====== SOURCE

= Crimson Route =

Planned allied transport routes during World War II

The Crimson Route was a set of joint United States and Canada transport routes planned for ferrying planes and material from North America to Europe during World War II. The project was ended in 1943 and never fully developed.

==Overview==
The 1940 fall of France and the Battle of Britain alarmed Americans who feared that Great Britain might also fall, bringing the Axis one step closer to the United States. Eschewing direct involvement in the war, in 1940, the United States concentrated on "hemisphere defense" and began planning for airfields and air routes in the Arctic. With the fall of Denmark in April, Greenland came under U.S. protection, and an inconclusive survey for airfields was made there that summer.

With the passage of the Lend-Lease act in March 1941, large numbers of American-built aircraft were to be ferried to the United Kingdom. Joint American-British-Canadian-Free Danish efforts resulted in airfields being built or expanded on Newfoundland (Argentia, Gander, Stephenville, St. John's, and Torbay), in Labrador (Goose Bay), and by that summer, Greenland (Bluie West One). The British airfield in Reykjavík, Iceland, was expanded and supplemented by the American built airfield at Keflavík.

Because of the urgency of the situation and heavy losses at sea, interest developed in creating an alternate air ferry route further north. It would have better weather conditions and would be on a great-circle route from the aircraft factories on the west coast. It could also serve as overflow or alternate destinations for air traffic on the southern route. For this purpose the Crystal stations (Fort Chimo, Frobisher Bay, and Padloping Island) were surveyed in northern Quebec and Baffin Island and airfields put into operation. That October, the important airport at Bluie West Eight (Sondrestrom) was founded in Greenland.

During the Argentia conference in August, USAAF Captain Elliott Roosevelt (who had surveyed the Crystal stations) briefed the top decisionmakers on the concept for the alternate route, which was accepted and given high priority. The network was now extended to include Crimson West, extending from Edmonton to Frobisher, and Crimson East, which used new bases east of Hudson Bay.

============

*TASK TO CARRY OUT*
Copy the Crimson Route text above word for word, in full.

====== DATA

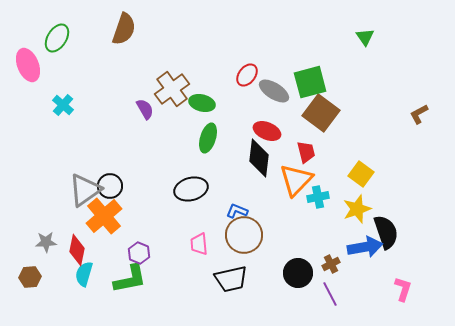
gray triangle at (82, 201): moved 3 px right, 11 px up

============

*TASK OUTPUT*
= Crimson Route =

Planned allied transport routes during World War II

The Crimson Route was a set of joint United States and Canada transport routes planned for ferrying planes and material from North America to Europe during World War II. The project was ended in 1943 and never fully developed.

==Overview==
The 1940 fall of France and the Battle of Britain alarmed Americans who feared that Great Britain might also fall, bringing the Axis one step closer to the United States. Eschewing direct involvement in the war, in 1940, the United States concentrated on "hemisphere defense" and began planning for airfields and air routes in the Arctic. With the fall of Denmark in April, Greenland came under U.S. protection, and an inconclusive survey for airfields was made there that summer.

With the passage of the Lend-Lease act in March 1941, large numbers of American-built aircraft were to be ferried to the United Kingdom. Joint American-British-Canadian-Free Danish efforts resulted in airfields being built or expanded on Newfoundland (Argentia, Gander, Stephenville, St. John's, and Torbay), in Labrador (Goose Bay), and by that summer, Greenland (Bluie West One). The British airfield in Reykjavík, Iceland, was expanded and supplemented by the American built airfield at Keflavík.

Because of the urgency of the situation and heavy losses at sea, interest developed in creating an alternate air ferry route further north. It would have better weather conditions and would be on a great-circle route from the aircraft factories on the west coast. It could also serve as overflow or alternate destinations for air traffic on the southern route. For this purpose the Crystal stations (Fort Chimo, Frobisher Bay, and Padloping Island) were surveyed in northern Quebec and Baffin Island and airfields put into operation. That October, the important airport at Bluie West Eight (Sondrestrom) was founded in Greenland.

During the Argentia conference in August, USAAF Captain Elliott Roosevelt (who had surveyed the Crystal stations) briefed the top decisionmakers on the concept for the alternate route, which was accepted and given high priority. The network was now extended to include Crimson West, extending from Edmonton to Frobisher, and Crimson East, which used new bases east of Hudson Bay.